#### What you will do:
Lay out every line of the data below as a numbered list, leaving out any blank lines.

#### Entries provided:
········
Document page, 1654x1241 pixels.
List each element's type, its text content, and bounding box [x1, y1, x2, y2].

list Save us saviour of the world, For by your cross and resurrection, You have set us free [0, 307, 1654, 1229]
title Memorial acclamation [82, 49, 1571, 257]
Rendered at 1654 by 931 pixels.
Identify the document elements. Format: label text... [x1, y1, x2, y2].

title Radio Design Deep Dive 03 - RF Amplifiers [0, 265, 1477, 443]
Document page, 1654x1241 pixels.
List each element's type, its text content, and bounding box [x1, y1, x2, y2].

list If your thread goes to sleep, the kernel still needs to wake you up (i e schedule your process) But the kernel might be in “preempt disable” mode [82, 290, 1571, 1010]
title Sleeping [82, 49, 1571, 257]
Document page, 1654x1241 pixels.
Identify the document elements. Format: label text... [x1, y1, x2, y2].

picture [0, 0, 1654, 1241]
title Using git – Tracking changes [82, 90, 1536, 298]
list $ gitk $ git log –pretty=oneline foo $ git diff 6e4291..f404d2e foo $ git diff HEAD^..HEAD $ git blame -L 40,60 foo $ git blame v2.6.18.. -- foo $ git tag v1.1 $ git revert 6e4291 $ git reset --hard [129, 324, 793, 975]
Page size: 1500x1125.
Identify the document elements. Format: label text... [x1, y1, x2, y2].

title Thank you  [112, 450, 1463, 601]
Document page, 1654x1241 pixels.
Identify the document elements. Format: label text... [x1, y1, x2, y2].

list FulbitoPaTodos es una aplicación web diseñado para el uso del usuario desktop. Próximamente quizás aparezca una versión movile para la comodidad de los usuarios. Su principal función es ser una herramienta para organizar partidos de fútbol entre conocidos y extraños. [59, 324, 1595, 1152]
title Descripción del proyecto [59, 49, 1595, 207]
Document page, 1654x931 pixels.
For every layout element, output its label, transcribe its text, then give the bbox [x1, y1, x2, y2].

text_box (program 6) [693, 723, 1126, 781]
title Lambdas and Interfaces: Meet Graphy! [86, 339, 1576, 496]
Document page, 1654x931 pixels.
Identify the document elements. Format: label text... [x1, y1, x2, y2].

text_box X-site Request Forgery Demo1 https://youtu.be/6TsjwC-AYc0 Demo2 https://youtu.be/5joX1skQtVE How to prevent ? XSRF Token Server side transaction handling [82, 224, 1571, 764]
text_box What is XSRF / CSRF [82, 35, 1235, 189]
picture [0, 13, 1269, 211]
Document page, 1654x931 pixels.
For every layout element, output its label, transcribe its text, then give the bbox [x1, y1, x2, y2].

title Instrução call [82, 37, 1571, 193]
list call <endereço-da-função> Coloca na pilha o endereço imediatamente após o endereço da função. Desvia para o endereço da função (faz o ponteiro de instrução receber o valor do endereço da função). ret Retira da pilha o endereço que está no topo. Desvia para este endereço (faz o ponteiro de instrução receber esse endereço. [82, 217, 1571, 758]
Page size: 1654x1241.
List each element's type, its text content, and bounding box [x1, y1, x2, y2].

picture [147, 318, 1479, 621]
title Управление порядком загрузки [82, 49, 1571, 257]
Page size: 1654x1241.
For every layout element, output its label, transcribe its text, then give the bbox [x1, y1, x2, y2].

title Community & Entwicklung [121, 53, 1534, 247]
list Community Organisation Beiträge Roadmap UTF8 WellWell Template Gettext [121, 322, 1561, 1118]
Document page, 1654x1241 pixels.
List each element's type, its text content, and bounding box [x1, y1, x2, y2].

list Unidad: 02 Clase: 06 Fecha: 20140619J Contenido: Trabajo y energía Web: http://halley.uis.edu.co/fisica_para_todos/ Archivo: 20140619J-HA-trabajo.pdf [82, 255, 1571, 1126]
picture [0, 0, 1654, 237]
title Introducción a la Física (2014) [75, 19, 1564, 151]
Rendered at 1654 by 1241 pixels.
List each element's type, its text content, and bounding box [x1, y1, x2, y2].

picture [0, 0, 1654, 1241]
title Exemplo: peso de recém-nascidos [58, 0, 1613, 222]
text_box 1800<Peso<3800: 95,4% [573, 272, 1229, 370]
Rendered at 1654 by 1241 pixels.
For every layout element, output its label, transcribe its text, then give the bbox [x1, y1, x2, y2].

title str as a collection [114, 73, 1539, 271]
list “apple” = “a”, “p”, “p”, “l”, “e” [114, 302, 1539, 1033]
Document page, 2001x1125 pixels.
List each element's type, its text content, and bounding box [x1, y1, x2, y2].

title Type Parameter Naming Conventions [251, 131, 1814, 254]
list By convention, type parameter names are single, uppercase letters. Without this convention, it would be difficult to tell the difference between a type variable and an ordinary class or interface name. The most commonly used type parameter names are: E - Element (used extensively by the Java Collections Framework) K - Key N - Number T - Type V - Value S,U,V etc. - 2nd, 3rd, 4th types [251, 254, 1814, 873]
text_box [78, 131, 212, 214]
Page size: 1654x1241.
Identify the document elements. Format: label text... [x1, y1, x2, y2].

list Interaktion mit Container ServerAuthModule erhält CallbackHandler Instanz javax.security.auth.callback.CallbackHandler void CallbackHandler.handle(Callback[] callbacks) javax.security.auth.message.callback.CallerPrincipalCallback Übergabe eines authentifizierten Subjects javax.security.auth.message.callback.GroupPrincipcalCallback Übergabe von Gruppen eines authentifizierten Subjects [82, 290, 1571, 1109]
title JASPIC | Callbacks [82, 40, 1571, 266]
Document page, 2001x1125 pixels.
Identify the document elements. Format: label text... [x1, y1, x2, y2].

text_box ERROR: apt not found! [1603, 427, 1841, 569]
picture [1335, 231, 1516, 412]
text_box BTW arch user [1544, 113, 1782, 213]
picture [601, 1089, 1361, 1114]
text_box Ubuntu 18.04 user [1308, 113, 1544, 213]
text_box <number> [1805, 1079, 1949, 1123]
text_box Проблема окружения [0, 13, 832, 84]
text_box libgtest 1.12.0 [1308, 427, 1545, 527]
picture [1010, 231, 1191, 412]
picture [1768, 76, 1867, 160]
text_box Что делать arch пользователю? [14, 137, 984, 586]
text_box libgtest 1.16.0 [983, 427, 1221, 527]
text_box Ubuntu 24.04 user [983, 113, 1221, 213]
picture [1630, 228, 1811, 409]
········
#### Output:
1. Document page, 1654x1241 pixels.
2. List each element's type, its text content, and bounding box [x1, y1, x2, y2].
3. list Save us saviour of the world, For by your cross and resurrection, You have set us free [0, 307, 1654, 1229]
4. title Memorial acclamation [82, 49, 1571, 257]
5. Rendered at 1654 by 931 pixels.
6. Identify the document elements. Format: label text... [x1, y1, x2, y2].
7. title Radio Design Deep Dive 03 - RF Amplifiers [0, 265, 1477, 443]
8. Document page, 1654x1241 pixels.
9. List each element's type, its text content, and bounding box [x1, y1, x2, y2].
10. list If your thread goes to sleep, the kernel still needs to wake you up (i e schedule your process) But the kernel might be in “preempt disable” mode [82, 290, 1571, 1010]
11. title Sleeping [82, 49, 1571, 257]
12. Document page, 1654x1241 pixels.
13. Identify the document elements. Format: label text... [x1, y1, x2, y2].
14. picture [0, 0, 1654, 1241]
15. title Using git – Tracking changes [82, 90, 1536, 298]
16. list $ gitk $ git log –pretty=oneline foo $ git diff 6e4291..f404d2e foo $ git diff HEAD^..HEAD $ git blame -L 40,60 foo $ git blame v2.6.18.. -- foo $ git tag v1.1 $ git revert 6e4291 $ git reset --hard [129, 324, 793, 975]
17. Page size: 1500x1125.
18. Identify the document elements. Format: label text... [x1, y1, x2, y2].
19. title Thank you  [112, 450, 1463, 601]
20. Document page, 1654x1241 pixels.
21. Identify the document elements. Format: label text... [x1, y1, x2, y2].
22. list FulbitoPaTodos es una aplicación web diseñado para el uso del usuario desktop. Próximamente quizás aparezca una versión movile para la comodidad de los usuarios. Su principal función es ser una herramienta para organizar partidos de fútbol entre conocidos y extraños. [59, 324, 1595, 1152]
23. title Descripción del proyecto [59, 49, 1595, 207]
24. Document page, 1654x931 pixels.
25. For every layout element, output its label, transcribe its text, then give the bbox [x1, y1, x2, y2].
26. text_box (program 6) [693, 723, 1126, 781]
27. title Lambdas and Interfaces: Meet Graphy! [86, 339, 1576, 496]
28. Document page, 1654x931 pixels.
29. Identify the document elements. Format: label text... [x1, y1, x2, y2].
30. text_box X-site Request Forgery Demo1 https://youtu.be/6TsjwC-AYc0 Demo2 https://youtu.be/5joX1skQtVE How to prevent ? XSRF Token Server side transaction handling [82, 224, 1571, 764]
31. text_box What is XSRF / CSRF [82, 35, 1235, 189]
32. picture [0, 13, 1269, 211]
33. Document page, 1654x931 pixels.
34. For every layout element, output its label, transcribe its text, then give the bbox [x1, y1, x2, y2].
35. title Instrução call [82, 37, 1571, 193]
36. list call <endereço-da-função> Coloca na pilha o endereço imediatamente após o endereço da função. Desvia para o endereço da função (faz o ponteiro de instrução receber o valor do endereço da função). ret Retira da pilha o endereço que está no topo. Desvia para este endereço (faz o ponteiro de instrução receber esse endereço. [82, 217, 1571, 758]
37. Page size: 1654x1241.
38. List each element's type, its text content, and bounding box [x1, y1, x2, y2].
39. picture [147, 318, 1479, 621]
40. title Управление порядком загрузки [82, 49, 1571, 257]
41. Page size: 1654x1241.
42. For every layout element, output its label, transcribe its text, then give the bbox [x1, y1, x2, y2].
43. title Community & Entwicklung [121, 53, 1534, 247]
44. list Community Organisation Beiträge Roadmap UTF8 WellWell Template Gettext [121, 322, 1561, 1118]
45. Document page, 1654x1241 pixels.
46. List each element's type, its text content, and bounding box [x1, y1, x2, y2].
47. list Unidad: 02 Clase: 06 Fecha: 20140619J Contenido: Trabajo y energía Web: http://halley.uis.edu.co/fisica_para_todos/ Archivo: 20140619J-HA-trabajo.pdf [82, 255, 1571, 1126]
48. picture [0, 0, 1654, 237]
49. title Introducción a la Física (2014) [75, 19, 1564, 151]
50. Rendered at 1654 by 1241 pixels.
51. List each element's type, its text content, and bounding box [x1, y1, x2, y2].
52. picture [0, 0, 1654, 1241]
53. title Exemplo: peso de recém-nascidos [58, 0, 1613, 222]
54. text_box 1800<Peso<3800: 95,4% [573, 272, 1229, 370]
55. Rendered at 1654 by 1241 pixels.
56. For every layout element, output its label, transcribe its text, then give the bbox [x1, y1, x2, y2].
57. title str as a collection [114, 73, 1539, 271]
58. list “apple” = “a”, “p”, “p”, “l”, “e” [114, 302, 1539, 1033]
59. Document page, 2001x1125 pixels.
60. List each element's type, its text content, and bounding box [x1, y1, x2, y2].
61. title Type Parameter Naming Conventions [251, 131, 1814, 254]
62. list By convention, type parameter names are single, uppercase letters. Without this convention, it would be difficult to tell the difference between a type variable and an ordinary class or interface name. The most commonly used type parameter names are: E - Element (used extensively by the Java Collections Framework) K - Key N - Number T - Type V - Value S,U,V etc. - 2nd, 3rd, 4th types [251, 254, 1814, 873]
63. text_box [78, 131, 212, 214]
64. Page size: 1654x1241.
65. Identify the document elements. Format: label text... [x1, y1, x2, y2].
66. list Interaktion mit Container ServerAuthModule erhält CallbackHandler Instanz javax.security.auth.callback.CallbackHandler void CallbackHandler.handle(Callback[] callbacks) javax.security.auth.message.callback.CallerPrincipalCallback Übergabe eines authentifizierten Subjects javax.security.auth.message.callback.GroupPrincipcalCallback Übergabe von Gruppen eines authentifizierten Subjects [82, 290, 1571, 1109]
67. title JASPIC | Callbacks [82, 40, 1571, 266]
68. Document page, 2001x1125 pixels.
69. Identify the document elements. Format: label text... [x1, y1, x2, y2].
70. text_box ERROR: apt not found! [1603, 427, 1841, 569]
71. picture [1335, 231, 1516, 412]
72. text_box BTW arch user [1544, 113, 1782, 213]
73. picture [601, 1089, 1361, 1114]
74. text_box Ubuntu 18.04 user [1308, 113, 1544, 213]
75. text_box <number> [1805, 1079, 1949, 1123]
76. text_box Проблема окружения [0, 13, 832, 84]
77. text_box libgtest 1.12.0 [1308, 427, 1545, 527]
78. picture [1010, 231, 1191, 412]
79. picture [1768, 76, 1867, 160]
80. text_box Что делать arch пользователю? [14, 137, 984, 586]
81. text_box libgtest 1.16.0 [983, 427, 1221, 527]
82. text_box Ubuntu 24.04 user [983, 113, 1221, 213]
83. picture [1630, 228, 1811, 409]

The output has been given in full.